Ich schüttelte den Kopf, aber dann fiel mir etwas ein. „Eigentlich doch.“
„Schön!“
„Finde heraus, was du über Skinwalker in Erfahrung bringen kannst. Den von vorhin werde ich nämlich umbringen.“
„Gut.“ Anastasia nickte.
„Wie sieht es umgekehrt aus?“, fragte ich. „Kann ich in der Zwischenzeit etwas für dich tun?“
„Für mich nicht. Aber Morgan kann sämtliche Hilfe gebrauchen, die er kriegen kann.“
„Aber klar doch!“, meinte ich. „Als würde ich Morgan helfen.“
Sie hob abwehrend die Hände. „Weiß ich!
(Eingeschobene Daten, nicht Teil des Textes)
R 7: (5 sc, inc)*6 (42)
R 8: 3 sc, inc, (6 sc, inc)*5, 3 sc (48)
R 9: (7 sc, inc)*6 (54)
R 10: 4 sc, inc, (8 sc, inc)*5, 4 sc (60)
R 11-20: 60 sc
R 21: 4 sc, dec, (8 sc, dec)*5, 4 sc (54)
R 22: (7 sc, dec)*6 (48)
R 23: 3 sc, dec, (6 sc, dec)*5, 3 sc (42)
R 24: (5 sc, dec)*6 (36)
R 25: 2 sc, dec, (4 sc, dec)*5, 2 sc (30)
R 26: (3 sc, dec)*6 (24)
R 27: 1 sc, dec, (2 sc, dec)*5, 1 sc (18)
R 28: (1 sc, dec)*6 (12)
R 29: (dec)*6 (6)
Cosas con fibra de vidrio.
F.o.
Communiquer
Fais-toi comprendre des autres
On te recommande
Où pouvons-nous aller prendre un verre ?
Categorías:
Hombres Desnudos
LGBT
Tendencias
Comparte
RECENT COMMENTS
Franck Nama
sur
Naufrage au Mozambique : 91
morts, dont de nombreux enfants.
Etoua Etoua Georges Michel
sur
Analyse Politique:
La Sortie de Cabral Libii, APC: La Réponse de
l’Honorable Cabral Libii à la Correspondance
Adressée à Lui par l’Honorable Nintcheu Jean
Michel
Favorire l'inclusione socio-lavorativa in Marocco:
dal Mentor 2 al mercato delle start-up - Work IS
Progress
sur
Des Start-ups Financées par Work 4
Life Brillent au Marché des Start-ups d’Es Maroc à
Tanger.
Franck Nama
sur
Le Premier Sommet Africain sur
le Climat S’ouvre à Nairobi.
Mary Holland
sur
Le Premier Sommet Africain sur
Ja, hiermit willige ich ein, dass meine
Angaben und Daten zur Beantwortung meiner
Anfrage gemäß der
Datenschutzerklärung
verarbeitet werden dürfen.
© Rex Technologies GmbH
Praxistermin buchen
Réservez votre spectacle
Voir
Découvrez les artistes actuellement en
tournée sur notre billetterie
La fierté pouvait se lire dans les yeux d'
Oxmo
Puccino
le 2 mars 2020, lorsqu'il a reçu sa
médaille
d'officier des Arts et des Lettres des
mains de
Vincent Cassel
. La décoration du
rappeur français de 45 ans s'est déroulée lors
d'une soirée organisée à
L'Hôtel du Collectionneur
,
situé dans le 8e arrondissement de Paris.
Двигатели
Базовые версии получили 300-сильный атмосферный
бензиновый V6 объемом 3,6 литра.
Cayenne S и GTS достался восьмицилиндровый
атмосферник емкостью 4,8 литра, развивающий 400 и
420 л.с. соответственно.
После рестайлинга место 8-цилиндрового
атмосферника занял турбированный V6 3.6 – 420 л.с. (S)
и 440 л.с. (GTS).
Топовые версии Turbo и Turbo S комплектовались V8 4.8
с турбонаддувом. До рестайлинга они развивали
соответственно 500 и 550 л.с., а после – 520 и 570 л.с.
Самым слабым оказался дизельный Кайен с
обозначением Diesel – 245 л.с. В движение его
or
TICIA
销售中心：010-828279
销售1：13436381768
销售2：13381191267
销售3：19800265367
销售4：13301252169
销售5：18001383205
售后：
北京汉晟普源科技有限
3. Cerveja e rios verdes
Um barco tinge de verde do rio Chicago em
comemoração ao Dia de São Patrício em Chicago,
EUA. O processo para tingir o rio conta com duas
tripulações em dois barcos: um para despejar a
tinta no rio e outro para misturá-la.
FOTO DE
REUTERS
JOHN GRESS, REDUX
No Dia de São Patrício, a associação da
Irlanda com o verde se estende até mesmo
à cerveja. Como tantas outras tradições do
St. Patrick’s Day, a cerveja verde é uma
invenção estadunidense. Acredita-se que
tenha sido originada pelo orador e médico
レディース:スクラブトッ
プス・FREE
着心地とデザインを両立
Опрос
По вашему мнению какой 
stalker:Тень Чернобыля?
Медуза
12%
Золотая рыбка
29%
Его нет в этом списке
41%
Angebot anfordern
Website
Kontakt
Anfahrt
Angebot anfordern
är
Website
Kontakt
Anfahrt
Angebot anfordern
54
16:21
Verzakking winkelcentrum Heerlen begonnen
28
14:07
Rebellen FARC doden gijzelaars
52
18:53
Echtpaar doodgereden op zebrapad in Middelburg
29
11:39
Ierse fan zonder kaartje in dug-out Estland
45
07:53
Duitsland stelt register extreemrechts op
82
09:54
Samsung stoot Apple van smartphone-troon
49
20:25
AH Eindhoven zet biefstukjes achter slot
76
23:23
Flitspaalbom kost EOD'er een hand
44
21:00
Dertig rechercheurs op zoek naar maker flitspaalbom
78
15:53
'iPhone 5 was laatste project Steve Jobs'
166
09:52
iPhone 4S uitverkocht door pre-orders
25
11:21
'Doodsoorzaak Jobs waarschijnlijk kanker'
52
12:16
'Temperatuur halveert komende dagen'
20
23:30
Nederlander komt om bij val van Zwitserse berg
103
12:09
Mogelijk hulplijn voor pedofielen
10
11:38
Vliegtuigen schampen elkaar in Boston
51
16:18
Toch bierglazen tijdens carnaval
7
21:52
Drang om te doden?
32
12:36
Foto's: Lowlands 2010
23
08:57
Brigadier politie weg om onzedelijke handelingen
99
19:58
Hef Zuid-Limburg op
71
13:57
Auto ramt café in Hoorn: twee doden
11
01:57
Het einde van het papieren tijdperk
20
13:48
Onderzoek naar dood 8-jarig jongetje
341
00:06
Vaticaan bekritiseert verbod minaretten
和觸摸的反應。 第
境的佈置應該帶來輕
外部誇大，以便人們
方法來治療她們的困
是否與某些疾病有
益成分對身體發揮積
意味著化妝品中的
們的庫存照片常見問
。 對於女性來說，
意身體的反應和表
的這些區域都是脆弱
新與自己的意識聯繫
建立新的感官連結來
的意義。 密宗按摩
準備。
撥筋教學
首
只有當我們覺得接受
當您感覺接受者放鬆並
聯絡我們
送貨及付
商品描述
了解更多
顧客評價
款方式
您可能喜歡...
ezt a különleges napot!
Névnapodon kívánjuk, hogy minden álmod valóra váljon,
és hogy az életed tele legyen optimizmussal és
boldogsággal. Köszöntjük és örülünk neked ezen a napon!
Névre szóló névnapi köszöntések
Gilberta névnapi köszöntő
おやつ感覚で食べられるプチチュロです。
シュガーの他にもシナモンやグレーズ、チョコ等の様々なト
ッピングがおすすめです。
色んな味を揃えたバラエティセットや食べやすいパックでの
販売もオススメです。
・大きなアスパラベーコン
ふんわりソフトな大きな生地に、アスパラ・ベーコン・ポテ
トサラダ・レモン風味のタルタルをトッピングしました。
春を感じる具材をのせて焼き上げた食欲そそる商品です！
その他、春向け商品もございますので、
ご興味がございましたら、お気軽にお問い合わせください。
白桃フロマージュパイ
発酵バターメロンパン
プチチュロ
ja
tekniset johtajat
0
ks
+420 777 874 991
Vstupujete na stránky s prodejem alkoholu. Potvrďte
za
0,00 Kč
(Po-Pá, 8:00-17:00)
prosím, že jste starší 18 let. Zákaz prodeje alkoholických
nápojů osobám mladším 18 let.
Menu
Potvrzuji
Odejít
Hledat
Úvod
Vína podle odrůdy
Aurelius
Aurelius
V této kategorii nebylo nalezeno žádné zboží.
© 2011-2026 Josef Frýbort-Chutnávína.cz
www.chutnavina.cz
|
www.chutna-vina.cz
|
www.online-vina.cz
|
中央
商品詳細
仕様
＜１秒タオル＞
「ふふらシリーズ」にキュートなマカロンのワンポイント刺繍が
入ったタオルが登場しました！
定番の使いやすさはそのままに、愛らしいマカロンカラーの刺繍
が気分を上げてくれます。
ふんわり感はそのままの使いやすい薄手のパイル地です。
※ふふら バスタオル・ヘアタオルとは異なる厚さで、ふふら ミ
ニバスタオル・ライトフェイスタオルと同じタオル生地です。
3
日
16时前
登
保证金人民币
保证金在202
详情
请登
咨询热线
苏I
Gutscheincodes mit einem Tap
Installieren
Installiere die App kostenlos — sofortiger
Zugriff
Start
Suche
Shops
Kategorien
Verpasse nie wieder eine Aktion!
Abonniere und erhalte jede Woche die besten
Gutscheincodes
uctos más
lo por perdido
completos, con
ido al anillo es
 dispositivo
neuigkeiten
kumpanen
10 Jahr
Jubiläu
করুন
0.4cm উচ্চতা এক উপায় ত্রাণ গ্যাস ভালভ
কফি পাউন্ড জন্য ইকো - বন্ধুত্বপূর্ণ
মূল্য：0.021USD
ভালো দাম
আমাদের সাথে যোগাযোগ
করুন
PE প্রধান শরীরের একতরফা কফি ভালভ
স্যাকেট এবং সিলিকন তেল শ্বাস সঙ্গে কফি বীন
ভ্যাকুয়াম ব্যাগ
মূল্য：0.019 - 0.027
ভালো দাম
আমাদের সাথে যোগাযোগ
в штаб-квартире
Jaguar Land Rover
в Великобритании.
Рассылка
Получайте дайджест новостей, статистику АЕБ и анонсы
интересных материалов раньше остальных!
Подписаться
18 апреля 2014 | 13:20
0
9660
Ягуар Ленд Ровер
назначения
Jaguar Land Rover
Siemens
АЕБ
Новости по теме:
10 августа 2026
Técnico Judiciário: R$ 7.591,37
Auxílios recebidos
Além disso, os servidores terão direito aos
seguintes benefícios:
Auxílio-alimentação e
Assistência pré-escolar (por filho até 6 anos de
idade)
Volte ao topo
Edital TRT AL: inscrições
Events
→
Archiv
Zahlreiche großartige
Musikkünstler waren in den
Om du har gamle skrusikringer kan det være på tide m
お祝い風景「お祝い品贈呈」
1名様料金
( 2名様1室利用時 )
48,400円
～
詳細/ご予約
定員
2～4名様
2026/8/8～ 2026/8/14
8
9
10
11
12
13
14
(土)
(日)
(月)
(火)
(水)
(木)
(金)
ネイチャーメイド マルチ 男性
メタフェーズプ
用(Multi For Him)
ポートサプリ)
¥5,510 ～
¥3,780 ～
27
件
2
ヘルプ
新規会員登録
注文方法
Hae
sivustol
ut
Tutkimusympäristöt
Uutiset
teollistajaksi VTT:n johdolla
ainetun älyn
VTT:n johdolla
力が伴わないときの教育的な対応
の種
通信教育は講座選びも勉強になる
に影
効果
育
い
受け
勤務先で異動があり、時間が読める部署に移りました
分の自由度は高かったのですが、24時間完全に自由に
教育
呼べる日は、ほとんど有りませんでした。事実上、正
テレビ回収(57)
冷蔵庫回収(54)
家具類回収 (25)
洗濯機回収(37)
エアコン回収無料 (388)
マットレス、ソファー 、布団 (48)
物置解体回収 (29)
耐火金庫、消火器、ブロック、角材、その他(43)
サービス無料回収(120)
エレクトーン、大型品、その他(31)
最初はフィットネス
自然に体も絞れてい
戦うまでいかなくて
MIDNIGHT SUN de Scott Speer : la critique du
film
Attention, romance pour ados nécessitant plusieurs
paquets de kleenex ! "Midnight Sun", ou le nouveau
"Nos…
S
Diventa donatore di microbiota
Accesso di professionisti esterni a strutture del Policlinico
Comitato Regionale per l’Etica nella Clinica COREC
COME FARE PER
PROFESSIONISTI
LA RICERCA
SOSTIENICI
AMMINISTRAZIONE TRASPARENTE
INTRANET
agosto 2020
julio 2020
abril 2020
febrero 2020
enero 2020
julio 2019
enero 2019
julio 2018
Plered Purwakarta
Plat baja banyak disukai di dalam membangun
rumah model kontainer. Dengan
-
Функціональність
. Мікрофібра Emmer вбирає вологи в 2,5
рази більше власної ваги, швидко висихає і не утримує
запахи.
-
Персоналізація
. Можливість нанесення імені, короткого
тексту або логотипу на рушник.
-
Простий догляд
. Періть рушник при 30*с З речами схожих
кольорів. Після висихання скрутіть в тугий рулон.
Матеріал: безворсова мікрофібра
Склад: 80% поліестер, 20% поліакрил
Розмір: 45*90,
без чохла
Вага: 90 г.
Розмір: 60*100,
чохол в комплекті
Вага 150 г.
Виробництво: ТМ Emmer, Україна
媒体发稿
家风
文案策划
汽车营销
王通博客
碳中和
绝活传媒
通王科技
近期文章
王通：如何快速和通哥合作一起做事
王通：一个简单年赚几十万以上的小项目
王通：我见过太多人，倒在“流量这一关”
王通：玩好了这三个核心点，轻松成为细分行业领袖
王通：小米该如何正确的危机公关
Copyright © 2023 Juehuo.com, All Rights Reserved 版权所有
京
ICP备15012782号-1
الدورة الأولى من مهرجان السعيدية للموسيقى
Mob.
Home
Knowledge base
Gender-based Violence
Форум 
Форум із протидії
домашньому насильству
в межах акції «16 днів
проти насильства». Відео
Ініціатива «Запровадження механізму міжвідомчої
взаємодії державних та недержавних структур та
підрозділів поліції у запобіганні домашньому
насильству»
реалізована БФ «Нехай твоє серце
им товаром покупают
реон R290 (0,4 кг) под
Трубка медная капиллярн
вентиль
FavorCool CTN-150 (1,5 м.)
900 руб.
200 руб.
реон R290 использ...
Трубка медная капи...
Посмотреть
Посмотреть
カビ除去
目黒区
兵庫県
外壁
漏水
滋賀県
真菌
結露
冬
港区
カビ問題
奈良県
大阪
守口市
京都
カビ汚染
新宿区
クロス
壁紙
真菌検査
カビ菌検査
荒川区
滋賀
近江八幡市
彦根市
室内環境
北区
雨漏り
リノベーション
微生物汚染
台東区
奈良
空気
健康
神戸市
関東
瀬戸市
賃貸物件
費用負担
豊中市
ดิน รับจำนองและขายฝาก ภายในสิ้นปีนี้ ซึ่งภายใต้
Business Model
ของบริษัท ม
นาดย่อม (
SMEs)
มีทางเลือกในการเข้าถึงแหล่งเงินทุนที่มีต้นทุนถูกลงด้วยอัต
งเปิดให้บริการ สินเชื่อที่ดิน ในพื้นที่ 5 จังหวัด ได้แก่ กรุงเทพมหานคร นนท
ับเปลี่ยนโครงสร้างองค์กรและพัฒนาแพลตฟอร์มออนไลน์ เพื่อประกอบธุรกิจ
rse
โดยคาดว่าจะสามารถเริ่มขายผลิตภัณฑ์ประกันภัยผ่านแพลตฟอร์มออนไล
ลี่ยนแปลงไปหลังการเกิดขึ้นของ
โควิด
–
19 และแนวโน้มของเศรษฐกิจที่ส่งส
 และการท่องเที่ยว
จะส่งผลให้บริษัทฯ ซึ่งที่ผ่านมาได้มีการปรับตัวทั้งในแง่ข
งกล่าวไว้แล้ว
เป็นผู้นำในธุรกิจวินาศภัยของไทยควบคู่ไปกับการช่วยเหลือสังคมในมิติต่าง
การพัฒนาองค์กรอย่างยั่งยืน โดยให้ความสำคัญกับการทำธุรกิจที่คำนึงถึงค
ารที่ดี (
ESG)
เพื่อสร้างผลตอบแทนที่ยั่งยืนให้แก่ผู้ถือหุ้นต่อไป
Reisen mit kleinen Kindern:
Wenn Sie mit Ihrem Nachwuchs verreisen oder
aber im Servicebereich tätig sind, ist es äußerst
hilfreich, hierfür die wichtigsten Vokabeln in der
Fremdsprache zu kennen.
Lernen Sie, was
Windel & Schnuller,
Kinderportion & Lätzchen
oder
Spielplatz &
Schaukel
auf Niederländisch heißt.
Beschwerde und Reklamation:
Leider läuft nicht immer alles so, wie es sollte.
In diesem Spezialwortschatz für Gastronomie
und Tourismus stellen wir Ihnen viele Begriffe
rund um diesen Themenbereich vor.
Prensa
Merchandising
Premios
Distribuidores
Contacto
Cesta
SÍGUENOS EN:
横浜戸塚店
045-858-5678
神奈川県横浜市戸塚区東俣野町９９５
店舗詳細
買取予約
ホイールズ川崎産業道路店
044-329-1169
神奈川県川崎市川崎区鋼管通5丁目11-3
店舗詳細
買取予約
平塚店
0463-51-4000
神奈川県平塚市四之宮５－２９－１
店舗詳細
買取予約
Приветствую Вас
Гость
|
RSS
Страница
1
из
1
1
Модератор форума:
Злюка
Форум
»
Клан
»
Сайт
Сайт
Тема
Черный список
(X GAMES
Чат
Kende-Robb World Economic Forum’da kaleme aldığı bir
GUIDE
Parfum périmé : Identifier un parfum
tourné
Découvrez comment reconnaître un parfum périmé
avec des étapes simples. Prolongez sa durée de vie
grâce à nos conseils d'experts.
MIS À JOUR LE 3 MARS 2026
Aber ich selbst kann so wenig tun. Alle wissen, dass er mein Lehrling war, und ich stehe von daher unter Beobachtung. Sobald ich ihn offen zu unterstützen versuche, suspendieren sie mich vom Dienst – wenn ich Glück habe. Wenn nicht ...“
„So eine Rechtsprechung, die sich gar nicht erst mit Firlefanz wie Fakten abgibt, ist doch immer wieder was Schönes!“
„Harry?“, insistierte sie. „Was, wenn er unschuldig ist?“
Ich zuckte die Achseln. „Wie ich all die Jahre?